In first year, I decided to form an intramural soccer team. I posted on my Instagram story to try and get people to join. A few people responded and we had enough of us to make a team. We were so excited to play. We picked the WAPs as our team name and signed up for the competitive league. This may have been a mistake, because we got to our first game and lost 9-2.

Unfortunately, that would be the last game we ended up playing, as Ontario went into another lock-down and the intramural season got cancelled.

For the 2021-2022 academic year, we decided to try again. We registered for competitive intramural soccer, and so far, we’ve lost every game. That’s not a big deal, though, because it’s so much fun.

All of my first-year classes had ended up being online because of these “unprecedented times.” So, in second year, I jumped at the opportunity to take in-person classes for the first time. They were better than expected.

I walked into my first class on a Thursday afternoon kind of nervous but at the same time relieved that connectivity issues no longer limited my ability to hear the professor.

Before going into class, I walked over to the biggest group I could find, hoping to see someone I would recognize, and to my surprise, I saw quite a few people that I knew. I was quickly added to a group chat with others in the class, which ultimately helped with some of the harder assignments to come.

Something I realized about in-person classes is that I could focus more on the lectures. When I sit at home in my bed for lectures, as nice as it is, I get easily distracted by notifications and tabs on my computer. I end up losing focus too often. With in-person classes it’s a bit harder to sit and scroll through Tik Tok.

During my first term of second year, I had four bimodal courses.

Two were taught by one of the most unique professors I have ever had the privilege of experiencing. When he first walked into the class, I was a little caught off guard. He didn’t look like the average professor. He started the lecture off by saying that we wouldn’t have in-person for very long because we’d just be going to go into another lock-down by October (little did he know it came in January 2022). He was strict about students who arrived late, which is understandable, but overall wasn't my favourite professor. 

But that’s the only bad in-person class experience with a professor I’ve really had. I enjoyed the in-person component of the bimodal system because of how personal it is. It really helps you build a connection with the profs teaching you and keeps you invested in the class.
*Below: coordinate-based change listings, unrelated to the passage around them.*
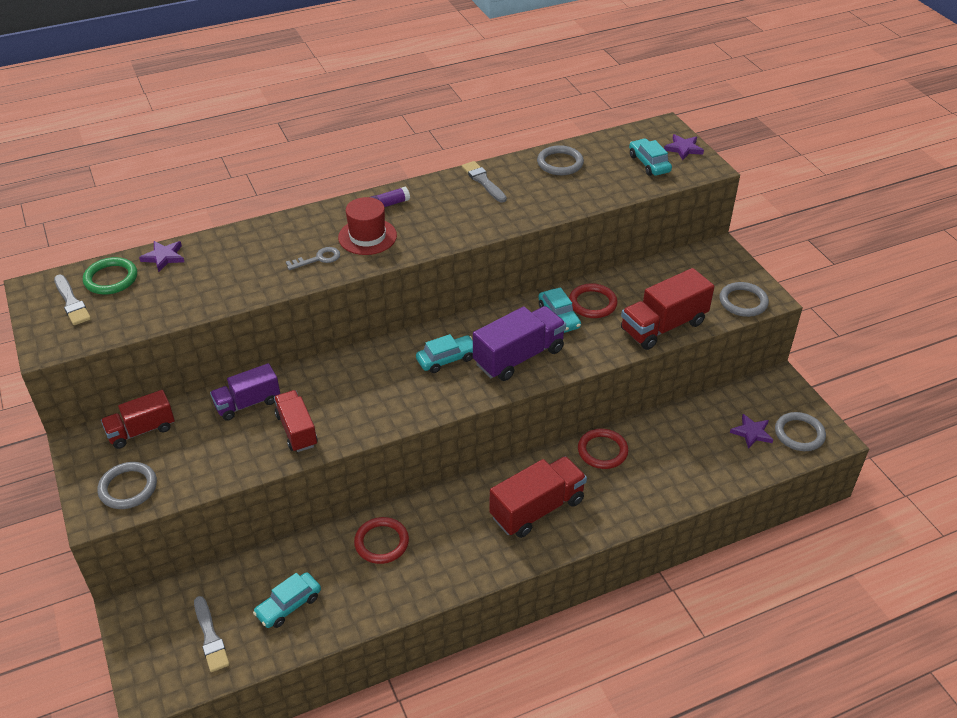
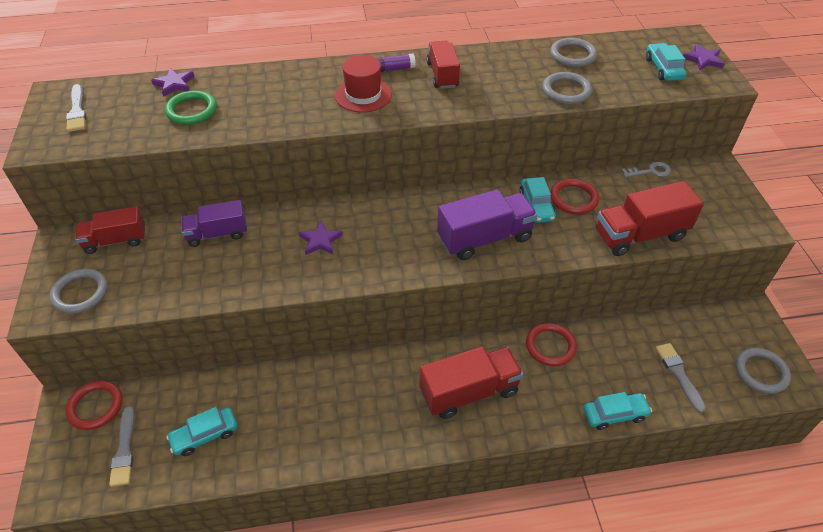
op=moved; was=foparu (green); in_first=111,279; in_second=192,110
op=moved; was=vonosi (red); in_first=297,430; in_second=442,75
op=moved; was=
One thing I find funny is that when I have my 8:30 a.m. class in person and it’s wet and cold, only a few people show up. The advantage to attending, no matter the weather, is that I’m able to have a nice conversation with the professor before class. Although I've had quite a few conversations with him over the term, he still somehow doesn't know my name - he must have quite a large cohort of students.

Overall, I’m looking forward to returning to in-person classes, when it is safe to do so. They help you focus more, you meet lots of people in your program and you get the occasional funny story about a professor’s quirks.